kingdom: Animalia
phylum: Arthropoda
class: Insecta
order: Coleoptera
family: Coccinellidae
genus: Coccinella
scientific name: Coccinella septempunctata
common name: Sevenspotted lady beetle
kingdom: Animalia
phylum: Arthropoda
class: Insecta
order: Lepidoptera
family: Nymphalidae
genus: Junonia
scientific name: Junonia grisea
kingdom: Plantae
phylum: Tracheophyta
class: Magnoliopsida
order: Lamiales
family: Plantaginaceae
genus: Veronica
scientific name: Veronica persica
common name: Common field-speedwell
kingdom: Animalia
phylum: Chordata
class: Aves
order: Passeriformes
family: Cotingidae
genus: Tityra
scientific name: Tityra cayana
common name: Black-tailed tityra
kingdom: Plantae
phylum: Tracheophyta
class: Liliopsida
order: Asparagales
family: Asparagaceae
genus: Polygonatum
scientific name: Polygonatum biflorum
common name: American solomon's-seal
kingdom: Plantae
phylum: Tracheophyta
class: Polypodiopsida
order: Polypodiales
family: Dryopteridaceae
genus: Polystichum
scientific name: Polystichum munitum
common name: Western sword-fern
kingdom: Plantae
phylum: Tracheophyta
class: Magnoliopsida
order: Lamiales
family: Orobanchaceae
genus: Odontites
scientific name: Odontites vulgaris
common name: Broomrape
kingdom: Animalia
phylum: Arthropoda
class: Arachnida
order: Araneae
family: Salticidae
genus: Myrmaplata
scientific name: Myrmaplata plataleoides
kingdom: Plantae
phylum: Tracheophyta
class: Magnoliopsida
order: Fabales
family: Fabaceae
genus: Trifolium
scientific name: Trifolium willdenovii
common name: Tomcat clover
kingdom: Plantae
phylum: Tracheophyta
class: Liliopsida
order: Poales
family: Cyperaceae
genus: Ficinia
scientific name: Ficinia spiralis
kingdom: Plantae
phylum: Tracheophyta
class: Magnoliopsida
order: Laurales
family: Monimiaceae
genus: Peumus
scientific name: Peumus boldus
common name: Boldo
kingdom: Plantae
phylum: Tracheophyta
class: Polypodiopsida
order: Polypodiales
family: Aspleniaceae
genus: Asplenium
■ ■ ■ ■ ■
→ **WHAT YOU NEED TO DO**:
Can you reproduce every line of the records above, from the first to the last, with no changes?

→ **TASK RESULT**:
kingdom: Animalia
phylum: Arthropoda
class: Insecta
order: Coleoptera
family: Coccinellidae
genus: Coccinella
scientific name: Coccinella septempunctata
common name: Sevenspotted lady beetle
kingdom: Animalia
phylum: Arthropoda
class: Insecta
order: Lepidoptera
family: Nymphalidae
genus: Junonia
scientific name: Junonia grisea
kingdom: Plantae
phylum: Tracheophyta
class: Magnoliopsida
order: Lamiales
family: Plantaginaceae
genus: Veronica
scientific name: Veronica persica
common name: Common field-speedwell
kingdom: Animalia
phylum: Chordata
class: Aves
order: Passeriformes
family: Cotingidae
genus: Tityra
scientific name: Tityra cayana
common name: Black-tailed tityra
kingdom: Plantae
phylum: Tracheophyta
class: Liliopsida
order: Asparagales
family: Asparagaceae
genus: Polygonatum
scientific name: Polygonatum biflorum
common name: American solomon's-seal
kingdom: Plantae
phylum: Tracheophyta
class: Polypodiopsida
order: Polypodiales
family: Dryopteridaceae
genus: Polystichum
scientific name: Polystichum munitum
common name: Western sword-fern
kingdom: Plantae
phylum: Tracheophyta
class: Magnoliopsida
order: Lamiales
family: Orobanchaceae
genus: Odontites
scientific name: Odontites vulgaris
common name: Broomrape
kingdom: Animalia
phylum: Arthropoda
class: Arachnida
order: Araneae
family: Salticidae
genus: Myrmaplata
scientific name: Myrmaplata plataleoides
kingdom: Plantae
phylum: Tracheophyta
class: Magnoliopsida
order: Fabales
family: Fabaceae
genus: Trifolium
scientific name: Trifolium willdenovii
common name: Tomcat clover
kingdom: Plantae
phylum: Tracheophyta
class: Liliopsida
order: Poales
family: Cyperaceae
genus: Ficinia
scientific name: Ficinia spiralis
kingdom: Plantae
phylum: Tracheophyta
class: Magnoliopsida
order: Laurales
family: Monimiaceae
genus: Peumus
scientific name: Peumus boldus
common name: Boldo
kingdom: Plantae
phylum: Tracheophyta
class: Polypodiopsida
order: Polypodiales
family: Aspleniaceae
genus: Asplenium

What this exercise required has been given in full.